Is there any gap for oil and gas companies to succeed between the twin threats of falling behind and failed AI implementations?
We spoke with Adam Pryor, Manager - Strategic Analytics at Murphy Oil, to understand the persistent barriers to scaling AI and how to navigate the new, fast-paced landscape of technical debt and vendor partnerships.
Isobel Singh, Event Director: What are the most persistent barriers you’ve faced when scaling AI from a proof of concept to enterprise-wide deployment?
Adam Pryor: I see two major aspects. The first is data availability and uniformity. You might pick a data-rich POC, but as you scale across the organization, you discover differences in process and data collection that create challenges. At the end of the day, it's garbage in, garbage out.
The second barrier is the pace of change in the technology itself. The speed at which third-party tools develop is often much faster than you can build internally. We’ve had instances where we develop and deploy something, and there’s already a better tool on the market. You have to ask, "What is the development cycle?" If it's longer than eight weeks, you might want to wait and see if the technology catches up. You don't want to develop that technical debt.
Isobel Singh, Event Director: How do you decide which AI initiatives are worth scaling, and how do you ensure they stay aligned with evolving business priorities?
Adam Pryor: This is the age-old question for any technology. There are a lot of people who are technology-first, not problem-first. The real question is: is AI providing a differentiated value that justifies its use? During your MVP or pilot, you must be very clear on the business objective and the quantifiable value you expect.

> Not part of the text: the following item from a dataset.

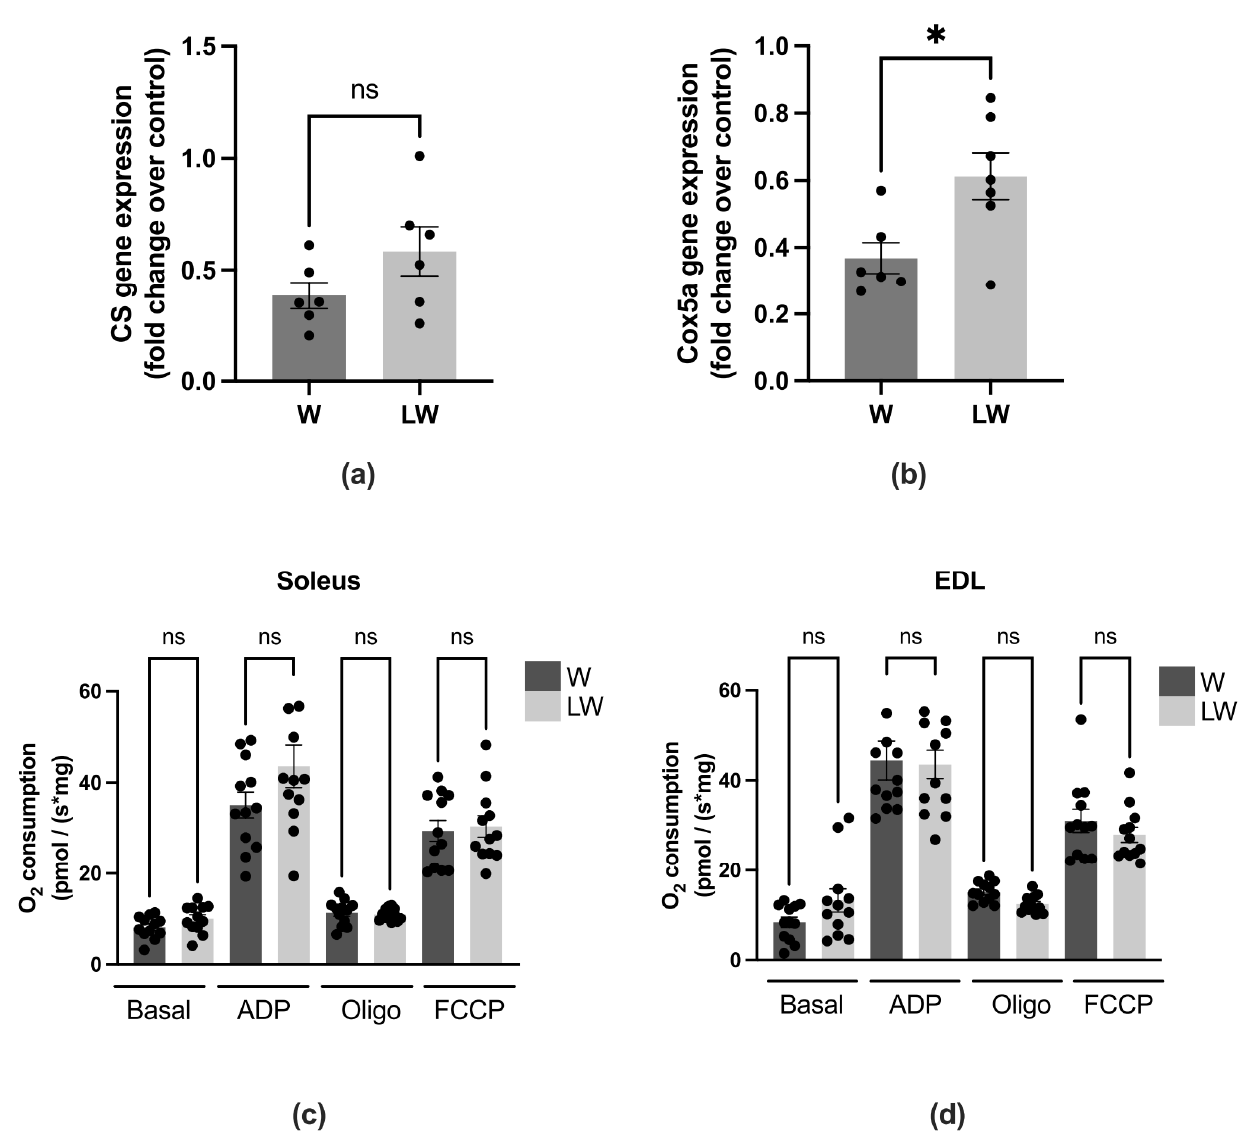
Figure 7. Muscular gene and protein expression among the different experimental groups. ( a ) Gene expression of citrate synthase and ( b ) (CS) cyclooxygenase (COX)5a. O 2 consumption ( ρ mol O 2 /s. mg tissue) compiled from the respiration traces comparing the ( c ) soleus and ( d ) EDL muscles biopsies from both tumour-bearing rats (W vs. LW group). For details, see the Methods section. For gene expression N = 6 and for oxygen consumption N = 10–12, at least ten independent experiments. Graphics represent mean ± SEM. * p < 0.05 and ns = not significant by ANOVA followed by t -test.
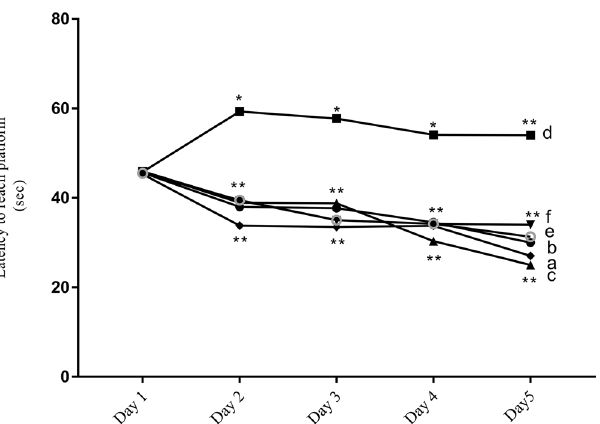
Figure 3. Morris water maze results of all experimental groups following TBI. Short-term defects in spatial learning were detected in the TBI group. Saffron and crocin enhanced the induced cognitive deficits and both groups showed no difference in their latency to reach the platform a: sham, b: saffron sham, c: crocin sham, d: TBI, e: saffron TBI, f: crocin TBI. Data are mean of eight mice per group. (*) and (**) represent p < 0.03 and < 0.0021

At the end of that pilot, you have to honestly assess if it met that goal. If the value is there, it's no different than any other technology, in that you scale it when you see the value has been met.
Isobel Singh, Event Director: What does a resilient AI governance model look like, and how do you balance innovation with risk management at scale?

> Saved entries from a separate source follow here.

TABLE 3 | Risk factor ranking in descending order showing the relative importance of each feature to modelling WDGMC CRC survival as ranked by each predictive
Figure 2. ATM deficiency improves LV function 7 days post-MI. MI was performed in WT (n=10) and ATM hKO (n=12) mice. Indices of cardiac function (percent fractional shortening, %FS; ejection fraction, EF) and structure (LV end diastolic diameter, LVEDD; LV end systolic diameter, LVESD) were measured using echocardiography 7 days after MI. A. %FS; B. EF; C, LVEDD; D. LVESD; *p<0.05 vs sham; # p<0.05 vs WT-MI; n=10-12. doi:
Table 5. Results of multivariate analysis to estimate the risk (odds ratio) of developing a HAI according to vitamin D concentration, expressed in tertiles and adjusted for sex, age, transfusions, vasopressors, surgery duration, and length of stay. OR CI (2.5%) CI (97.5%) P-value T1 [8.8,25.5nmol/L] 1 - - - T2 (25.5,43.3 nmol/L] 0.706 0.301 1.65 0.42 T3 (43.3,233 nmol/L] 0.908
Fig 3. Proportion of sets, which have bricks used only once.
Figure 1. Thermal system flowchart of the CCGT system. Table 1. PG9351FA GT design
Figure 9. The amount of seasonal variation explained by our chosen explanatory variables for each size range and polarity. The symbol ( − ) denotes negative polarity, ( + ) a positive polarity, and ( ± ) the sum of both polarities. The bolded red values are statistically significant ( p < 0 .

Adam Pryor: I think this is the question everyone is asking. Right now, it's an argument between cybersecurity and innovation, and frankly, cybersecurity is winning. The fear and risk associated with that side tend to be larger than the value I can demonstrate with my AI use cases so far. We're moving out of the “science project” phase and into agent frameworks using tools like LangChain or CrewAI. As the toolset matures and isn't just custom-built, it becomes easier for InfoSec to assess and understand the risks. As that starts to settle out, I think you're going to see a much healthier relationship between the two sides.
Isobel Singh, Event Director: How do your vendor and ecosystem partnerships accelerate or hinder AI scalability in the energy space?
Adam Pryor: I'm of the mind that very few of us, short of the supermajors, have the internal capacity to develop this in-house. The partners you choose will make or break your AI program. This is tough because many of the most innovative players are smaller startups, and historically, the energy space likes big, established names on the invoices. It's a matter of choosing how fast you want to move.
The underrated partnership, I would say, is with the technology piece of your audit firms. They need to be able to understand and interpret the solutions you're building, because the auditability piece of those firms is going to be the next big question.
Isobel Singh, Event Director: Finally, what metrics do you use to measure success and Total Cost of Ownership (TCO) when scaling AI?
Adam Pryor: For the measure of success, it’s no different than any other IT project: What value can I provide and what hard dollar takeout can I get?
Total Cost of Ownership is the hard one. I’ve asked this at many conferences, and the answer I get is: you're not going to be able to balance your technical debt right now. Historically, tech debt was a portion of a system. In the AI world, your tech debt could be the whole thing you just implemented that you have to rip out and replace next year.
The technology is moving at such a pace that your TCO could be in months versus years. I don't have a good answer on TCO, because you just have to be willing to spend the money and play the game.